Josef Arweck untersuchte in seiner Dissertation an der TU Chemnitz den Zusammenhang von gesellschaftlicher Verantwortung und der Reputation von Unternehmen
"Es ist und bleibt die primäre Aufgabe der Wirtschaft, Güter und Dienstleistungen bereitzustellen sowie Profite zu machen. Doch ist dabei ein anständiges Verhalten gegenüber Mitarbeitern, Lieferanten und der Umwelt geboten - zum eigenen Vorteil der Unternehmen", sagt Dr. Josef Arweck, der an der Technischen Universität Chemnitz im Fach Politikwissenschaft promoviert wurde. In seiner Dissertation beschäftigte er sich mit dem Thema "Gesellschaftliche Verantwortung und Reputation von Unternehmen. Eine theoretische und empirische Analyse". Arweck ist als Leiter der Internen Kommunikation bei Porsche tätig. Betreut wurde die mit "magna cum laude" bewertete Arbeit von Prof. Dr. Gerd Strohmeier, Inhaber der Professur Europäische Regierungssysteme im Vergleich. "Die Dissertation von Josef Arweck ist eine hoch interessante, praxisrelevante und interdisziplinär angelegte Arbeit, die sich unter anderem im Schnittfeld der Politikwissenschaft und der Kommunikationswissenschaft bewegt. Durch ihre strikte Praxisorientierung passt sie hervorragend zur Ausrichtung meiner Professur", sagt Strohmeier und ergänzt: "Es freut mich sehr, dass Personen in führenden Funktionen aus der Praxis hier promovieren und dabei zu einem äußerst wertvollen Gedankenaustausch beitragen." Die Dissertation ist im Cuvillier Verlag erschienen. "Der Wettbewerb zwischen Unternehmen nimmt zu - als einziges Unterscheidungsmerkmal bleibt der gute Ruf einer Marke, die Reputation", sagt Arweck und ergänzt: "Früher erwartete man von den Unternehmen qualitativ hochwertige Produkte.

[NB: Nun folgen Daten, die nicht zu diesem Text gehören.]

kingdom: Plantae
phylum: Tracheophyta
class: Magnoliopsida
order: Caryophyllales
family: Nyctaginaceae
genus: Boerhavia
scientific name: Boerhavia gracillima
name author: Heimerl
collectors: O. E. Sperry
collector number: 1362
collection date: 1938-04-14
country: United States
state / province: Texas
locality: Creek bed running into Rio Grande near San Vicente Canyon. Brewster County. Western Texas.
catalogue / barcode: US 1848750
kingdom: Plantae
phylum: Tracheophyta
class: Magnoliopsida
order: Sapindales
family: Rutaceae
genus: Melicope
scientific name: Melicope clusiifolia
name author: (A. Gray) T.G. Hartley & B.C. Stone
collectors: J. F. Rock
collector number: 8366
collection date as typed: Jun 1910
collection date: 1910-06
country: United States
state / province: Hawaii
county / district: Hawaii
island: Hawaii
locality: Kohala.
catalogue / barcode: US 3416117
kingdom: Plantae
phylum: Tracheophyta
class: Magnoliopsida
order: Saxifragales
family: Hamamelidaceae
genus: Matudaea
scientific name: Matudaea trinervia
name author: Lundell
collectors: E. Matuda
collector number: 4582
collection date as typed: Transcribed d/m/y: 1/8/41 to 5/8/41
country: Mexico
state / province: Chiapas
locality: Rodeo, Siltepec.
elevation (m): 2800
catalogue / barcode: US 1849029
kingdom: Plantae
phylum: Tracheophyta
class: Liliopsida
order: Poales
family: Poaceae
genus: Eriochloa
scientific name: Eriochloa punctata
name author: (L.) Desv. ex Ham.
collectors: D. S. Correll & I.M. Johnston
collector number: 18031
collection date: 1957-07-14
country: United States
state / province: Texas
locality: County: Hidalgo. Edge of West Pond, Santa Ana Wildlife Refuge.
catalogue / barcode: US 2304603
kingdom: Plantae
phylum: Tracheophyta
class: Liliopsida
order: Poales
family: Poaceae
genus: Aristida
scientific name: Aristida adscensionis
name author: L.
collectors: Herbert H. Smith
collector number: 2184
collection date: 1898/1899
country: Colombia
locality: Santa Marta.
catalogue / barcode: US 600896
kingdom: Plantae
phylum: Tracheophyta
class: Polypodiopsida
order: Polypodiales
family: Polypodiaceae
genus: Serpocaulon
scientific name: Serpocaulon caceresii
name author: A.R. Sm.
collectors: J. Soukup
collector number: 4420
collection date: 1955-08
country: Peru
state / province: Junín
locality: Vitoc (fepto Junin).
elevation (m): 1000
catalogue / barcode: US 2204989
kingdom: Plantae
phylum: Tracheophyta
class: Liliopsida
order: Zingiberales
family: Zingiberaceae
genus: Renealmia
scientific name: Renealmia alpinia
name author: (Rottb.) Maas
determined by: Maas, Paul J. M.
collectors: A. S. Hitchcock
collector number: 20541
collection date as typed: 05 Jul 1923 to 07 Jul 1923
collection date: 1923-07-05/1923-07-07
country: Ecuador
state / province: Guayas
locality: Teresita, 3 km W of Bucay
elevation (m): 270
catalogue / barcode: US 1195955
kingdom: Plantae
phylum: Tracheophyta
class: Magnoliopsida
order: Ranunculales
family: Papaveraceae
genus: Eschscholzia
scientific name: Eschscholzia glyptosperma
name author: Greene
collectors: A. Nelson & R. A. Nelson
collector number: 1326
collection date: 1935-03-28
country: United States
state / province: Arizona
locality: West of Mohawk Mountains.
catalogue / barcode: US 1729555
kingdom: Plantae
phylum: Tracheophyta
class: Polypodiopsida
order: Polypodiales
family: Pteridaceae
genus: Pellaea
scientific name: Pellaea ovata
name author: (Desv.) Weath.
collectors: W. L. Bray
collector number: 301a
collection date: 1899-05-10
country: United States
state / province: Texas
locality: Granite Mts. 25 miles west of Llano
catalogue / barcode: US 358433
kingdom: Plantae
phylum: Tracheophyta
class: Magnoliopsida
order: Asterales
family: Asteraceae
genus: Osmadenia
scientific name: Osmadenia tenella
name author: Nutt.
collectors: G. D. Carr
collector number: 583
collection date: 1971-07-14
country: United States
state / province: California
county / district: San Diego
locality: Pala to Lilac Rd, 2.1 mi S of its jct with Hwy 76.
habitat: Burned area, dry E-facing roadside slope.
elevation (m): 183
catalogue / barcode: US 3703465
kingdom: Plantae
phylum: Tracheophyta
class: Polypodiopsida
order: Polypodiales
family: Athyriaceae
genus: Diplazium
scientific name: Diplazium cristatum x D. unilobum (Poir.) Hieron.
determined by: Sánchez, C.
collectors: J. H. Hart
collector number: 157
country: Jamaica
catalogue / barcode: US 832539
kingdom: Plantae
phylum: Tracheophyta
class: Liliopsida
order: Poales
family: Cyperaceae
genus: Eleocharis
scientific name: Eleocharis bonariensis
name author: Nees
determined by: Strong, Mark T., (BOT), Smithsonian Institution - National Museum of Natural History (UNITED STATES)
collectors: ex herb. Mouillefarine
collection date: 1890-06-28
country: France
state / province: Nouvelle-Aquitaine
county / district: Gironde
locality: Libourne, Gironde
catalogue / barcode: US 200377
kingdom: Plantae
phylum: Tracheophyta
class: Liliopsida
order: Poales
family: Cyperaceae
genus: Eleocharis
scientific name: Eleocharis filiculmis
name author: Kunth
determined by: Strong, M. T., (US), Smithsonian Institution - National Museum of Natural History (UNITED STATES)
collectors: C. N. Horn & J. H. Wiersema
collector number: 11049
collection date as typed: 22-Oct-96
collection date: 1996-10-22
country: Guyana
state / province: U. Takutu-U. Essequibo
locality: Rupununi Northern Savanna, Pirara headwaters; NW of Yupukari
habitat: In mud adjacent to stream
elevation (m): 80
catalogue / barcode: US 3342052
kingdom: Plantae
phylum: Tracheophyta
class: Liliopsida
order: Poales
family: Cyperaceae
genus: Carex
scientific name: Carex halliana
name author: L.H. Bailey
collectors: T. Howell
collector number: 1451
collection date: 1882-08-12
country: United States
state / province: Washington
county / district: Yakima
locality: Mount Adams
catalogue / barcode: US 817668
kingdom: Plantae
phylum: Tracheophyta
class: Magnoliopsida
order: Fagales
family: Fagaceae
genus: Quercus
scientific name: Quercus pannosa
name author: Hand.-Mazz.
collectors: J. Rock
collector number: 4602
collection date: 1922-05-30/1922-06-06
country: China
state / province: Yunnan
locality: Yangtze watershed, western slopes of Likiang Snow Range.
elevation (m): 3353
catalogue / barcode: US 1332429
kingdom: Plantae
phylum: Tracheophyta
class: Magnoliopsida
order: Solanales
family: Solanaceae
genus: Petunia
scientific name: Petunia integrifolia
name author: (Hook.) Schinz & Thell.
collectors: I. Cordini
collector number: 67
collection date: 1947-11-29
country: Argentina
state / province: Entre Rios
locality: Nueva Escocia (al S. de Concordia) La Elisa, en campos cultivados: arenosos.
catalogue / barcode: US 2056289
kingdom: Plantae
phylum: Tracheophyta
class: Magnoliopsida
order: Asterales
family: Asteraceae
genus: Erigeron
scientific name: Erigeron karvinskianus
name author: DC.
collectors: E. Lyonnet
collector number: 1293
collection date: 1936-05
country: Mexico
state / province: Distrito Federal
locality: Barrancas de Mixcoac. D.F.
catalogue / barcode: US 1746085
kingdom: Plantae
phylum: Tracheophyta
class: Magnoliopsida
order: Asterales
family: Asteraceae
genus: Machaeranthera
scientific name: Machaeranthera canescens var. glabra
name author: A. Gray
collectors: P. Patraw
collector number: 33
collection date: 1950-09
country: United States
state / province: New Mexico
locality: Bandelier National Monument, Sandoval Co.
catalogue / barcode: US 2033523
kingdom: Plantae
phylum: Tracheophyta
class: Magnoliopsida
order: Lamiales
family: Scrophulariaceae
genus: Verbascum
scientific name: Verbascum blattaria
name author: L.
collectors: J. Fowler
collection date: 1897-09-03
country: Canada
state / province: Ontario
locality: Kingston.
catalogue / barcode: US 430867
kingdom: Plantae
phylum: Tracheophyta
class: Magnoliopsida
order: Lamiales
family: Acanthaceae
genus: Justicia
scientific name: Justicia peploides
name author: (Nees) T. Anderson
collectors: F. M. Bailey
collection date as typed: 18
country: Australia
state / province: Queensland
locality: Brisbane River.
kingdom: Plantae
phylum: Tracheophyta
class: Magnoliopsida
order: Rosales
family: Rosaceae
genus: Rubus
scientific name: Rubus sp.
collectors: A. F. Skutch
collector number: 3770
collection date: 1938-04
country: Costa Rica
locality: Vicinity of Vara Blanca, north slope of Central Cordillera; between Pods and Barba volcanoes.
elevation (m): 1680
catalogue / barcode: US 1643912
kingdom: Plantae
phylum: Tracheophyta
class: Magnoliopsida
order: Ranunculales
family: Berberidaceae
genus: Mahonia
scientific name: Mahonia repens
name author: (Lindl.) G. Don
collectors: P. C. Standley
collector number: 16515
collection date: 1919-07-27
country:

Heute stehen sie auch in der Verantwortung für saubere Herstellungsprozesse, Klimaschutz und Sozialstandards an den einzelnen, weltweit verteilten Produktionsstandorten - und das nicht nur in den eigenen Werken, sondern auch denen der Zulieferbetriebe und deren Lieferanten und Sublieferanten. Moralische Korrektheit wird zunehmend zum Kaufargument."
Um den Status quo des Themas in der deutschen Wirtschaft zu untersuchen, befragte Arweck die Kommunikationsverantwortlichen der insgesamt 160 Unternehmen, die in den Aktienindizes DAX, SDAX, MDAX und TecDAX gelistet sind. "Die Resonanz war mit einem Rücklauf von 43 Prozent sehr zufriedenstellend. Gesellschaftliche Verantwortung zu übernehmen, heißt für die Befragten in erster Linie, mit den eigenen Mitarbeitern verantwortungsvoll umzugehen. Danach folgt, nach ethisch-moralischen Werten zu handeln und Verantwortung für die Region und den Standort zu zeigen", berichtet Arweck und ergänzt: "Die Motivation dafür ist zweigeteilt: Zum einen geht es darum, den Unternehmenserfolg zu sichern, Mitarbeiter zu motivieren, die eigene Reputation zu verbessern. Zum anderen gibt es eher idealistische Gründe wie Tradition, Unternehmenskultur und Moral." Die Analyse zeige auch, dass die Kommunikationschefs das Potenzial unternehmerischer Verantwortung erkannt hätten. Nichtsdestotrotz würden in der Realität weiter Spenden und Sponsoring dominieren. "Der strategische Fokus, Verantwortungsübernahme mit wirtschaftlichen Vorteilen zu verbinden, ist in der Praxis noch unterentwickelt. Deutlich wird aber, dass weniger ein Erkenntnis- als ein Umsetzungsproblem vorliegt", so Arweck. Moral und Wirtschaft passen jedenfalls - so ein Ergebnis der Dissertation - durchaus zusammen.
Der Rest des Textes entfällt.